POETRY READING CLUB- POEM OF THE MONTH ANALYSIS: “O Me! O Life!” by Walt Whitman

This month, the star of our Poetry Reading Club is America’s first “celebrity poet”: Walt Whitman.  Born in 1819, on Long Island, New York, Whitman lived through the great events of nineteenth-century America, i.e., the Civil War, the end of slavery, and the assassination of President Lincoln; westward expansion and the settling of the American prairie; industrialization, immigration and the growth of the city; much of his poetry engages in a dialogue with this rapidly-changing world.  Indeed, the very notion of dialogue is essential to Whitman’s poetic sensibility.  In “O Me!
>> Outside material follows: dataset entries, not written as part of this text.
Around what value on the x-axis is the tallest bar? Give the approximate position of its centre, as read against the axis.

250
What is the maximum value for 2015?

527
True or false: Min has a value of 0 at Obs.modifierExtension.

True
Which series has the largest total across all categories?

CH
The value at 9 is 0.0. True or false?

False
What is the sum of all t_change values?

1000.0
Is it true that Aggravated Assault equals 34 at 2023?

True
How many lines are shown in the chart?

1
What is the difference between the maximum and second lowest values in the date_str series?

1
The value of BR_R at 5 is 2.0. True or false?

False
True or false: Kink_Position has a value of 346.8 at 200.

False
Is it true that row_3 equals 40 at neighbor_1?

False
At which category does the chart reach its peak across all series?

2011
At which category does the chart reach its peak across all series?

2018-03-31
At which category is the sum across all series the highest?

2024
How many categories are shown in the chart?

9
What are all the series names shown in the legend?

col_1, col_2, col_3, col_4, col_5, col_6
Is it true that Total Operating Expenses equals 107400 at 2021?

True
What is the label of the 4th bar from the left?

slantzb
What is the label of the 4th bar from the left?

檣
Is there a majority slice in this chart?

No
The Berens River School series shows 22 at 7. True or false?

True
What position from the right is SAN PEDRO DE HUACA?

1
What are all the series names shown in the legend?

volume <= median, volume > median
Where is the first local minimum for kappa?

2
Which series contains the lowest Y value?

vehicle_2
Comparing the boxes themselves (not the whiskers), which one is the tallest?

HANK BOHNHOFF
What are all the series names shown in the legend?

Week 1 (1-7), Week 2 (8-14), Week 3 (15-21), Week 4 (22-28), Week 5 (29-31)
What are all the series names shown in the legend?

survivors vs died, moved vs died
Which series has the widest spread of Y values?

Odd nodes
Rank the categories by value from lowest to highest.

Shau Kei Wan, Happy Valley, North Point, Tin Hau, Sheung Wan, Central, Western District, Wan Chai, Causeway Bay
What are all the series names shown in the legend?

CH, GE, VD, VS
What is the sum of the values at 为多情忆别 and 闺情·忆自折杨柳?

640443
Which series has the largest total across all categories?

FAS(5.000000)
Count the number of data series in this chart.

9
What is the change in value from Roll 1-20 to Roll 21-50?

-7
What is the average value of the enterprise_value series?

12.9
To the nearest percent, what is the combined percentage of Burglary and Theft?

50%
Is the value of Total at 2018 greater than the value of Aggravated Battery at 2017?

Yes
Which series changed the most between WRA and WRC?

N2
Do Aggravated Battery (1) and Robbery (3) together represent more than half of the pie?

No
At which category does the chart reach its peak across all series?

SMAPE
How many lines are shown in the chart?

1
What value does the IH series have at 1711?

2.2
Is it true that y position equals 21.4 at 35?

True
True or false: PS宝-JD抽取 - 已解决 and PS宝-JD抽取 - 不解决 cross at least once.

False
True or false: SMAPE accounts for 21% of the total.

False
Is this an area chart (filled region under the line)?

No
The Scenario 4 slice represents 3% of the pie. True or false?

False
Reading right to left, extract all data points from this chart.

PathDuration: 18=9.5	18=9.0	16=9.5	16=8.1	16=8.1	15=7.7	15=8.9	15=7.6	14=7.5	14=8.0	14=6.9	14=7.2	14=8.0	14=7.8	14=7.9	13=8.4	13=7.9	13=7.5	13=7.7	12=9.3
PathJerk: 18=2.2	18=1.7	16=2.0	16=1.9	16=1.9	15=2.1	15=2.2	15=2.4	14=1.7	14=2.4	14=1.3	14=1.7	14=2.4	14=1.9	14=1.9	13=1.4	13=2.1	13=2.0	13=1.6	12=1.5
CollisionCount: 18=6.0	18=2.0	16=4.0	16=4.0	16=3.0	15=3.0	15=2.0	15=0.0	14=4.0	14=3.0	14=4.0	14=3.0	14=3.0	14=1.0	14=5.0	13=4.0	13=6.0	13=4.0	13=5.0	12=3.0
O Life!,” for example, the speaker seems at first to be engaged in dialogue with himself, questioning the world around him and his relation to it all.  At the end of the poem, he receives his answer, but whether this is issued from the depths of his own consciousness or from a voice separate but close by is unclear.  The origin of that voice is less important than the effect it has on us, its readers, which is to draw us more intimately into the dialogue of the poem: Whitman’s questions become our questions, his answers resonate with ours, his lamentations and joys are experienced as if they were our own.

Whitman’s poetry received mixed critical acclaim during his lifetime, although he was known across the Atlantic, where English writers such as Dante Gabriel Rossetti and Alfred, Lord Tennyson had read his work.  Whitman corresponded with a number of these major poetic players of the era, as well as with American transcendentalists Ralph Waldo Emerson and Henry David Thoreau, receiving letters of praise, visits, and, on occasion, marriage proposals.  Whitman’s legacy has endured and even flourished over time, in part because he was championed by later American poets William Carlos Williams and Allen Ginsberg, who found in Whitman a uniquely American poetic voice.  These poets saw in Whitman a celebration of America, which is curious when we consider that the country was still relatively young during Whitman’s time.  It was still divided by the conflicting ideologies that had caused the Civil War, and throughout the second half of the century the United States became home to an increasing number of European immigrants.  The English, and English-speaking Scottish and Irish of the early colonial years were forced to make room for the Norwegian, Swedish, Germans, Italians, Polish, Eastern European Jews, Russians, and Greeks, who came flooding into the country hoping for a better life.  What, then, was the America that Whitman so often celebrated in his poems?  Who were its people, and what was their language?

Perhaps it is because the specifics of nationality, or rather, of ethnicity, are so often absent from Whitman’s poems, that what emerges instead is a sense of the uniqueness of the American spirit, as in the poem, “I Hear American Singing.” This is a spirit that is embodied equally by the people of the country as it is by the land itself: humble, hardworking, and honest.  Whitman’s rejection of traditional poetical form and meter and his embracing of the rhythm and structure of Biblical poetry would later be appreciated by Williams and Ginsberg, as they, too, struggled to define and redefine the cultural and linguistic landscape of their country.  The Whitman-esque desire for dialogue is evident in Ginsberg’s poem, “A Supermarket in California” (1955), where Ginsberg speaks directly to Whitman.  The poem is an articulation of the desire for companionship, for camaraderie, as Ginsberg wanders through an American landscape that Whitman would perhaps not recognize.

If the journey from Whitman’s to Ginsberg’s America is a difficult one to plot, it is, surely, one which is accompanied by music.  Whitman’s poems are, in my opinion, meant to be read out loud.  The exclamation marks in the very title of “O Me! O Life!” require us to lift our voices just as we would if we were singing or exclaiming.  Although there aren’t many recordings of Whitman reading his poetry, this doesn’t mean that we can’t experience the poems aurally.  Try reading the lines below out loud, at home.  Whenever there is a word in bold, emphasize that word, really exaggerate the emphasis, shout it, if you must.

Beat! Beat! Drums!

Beat! beat! drums!—blow! bugles! blow!

Through the windows—through doors—burst like a ruthless force,

Into the solemn church, and scatter the congregation,

Into the school where the scholar is studying,

Leave not the bridegroom quiet—no happiness must he have now with his bride,

Nor the peaceful farmer any peace, ploughing his field or gathering his grain,

So fierce you whirr and pound you drums—so shrill you bugles blow.

What kinds of cadences, rhythms do you hear?  Do you experience any emotions reading the poem out loud this way?  How do you feel?

All the words in bold are verbs, and they are good, strong action verbs.  We’ll talk about the strong dynamism of Whitman’s poetry, it’s particular American uniqueness, and its lasting effect on the American poetic canon on Tuesday.  I look forward to hearing your thoughts…and to hearing your recitals of Whitman!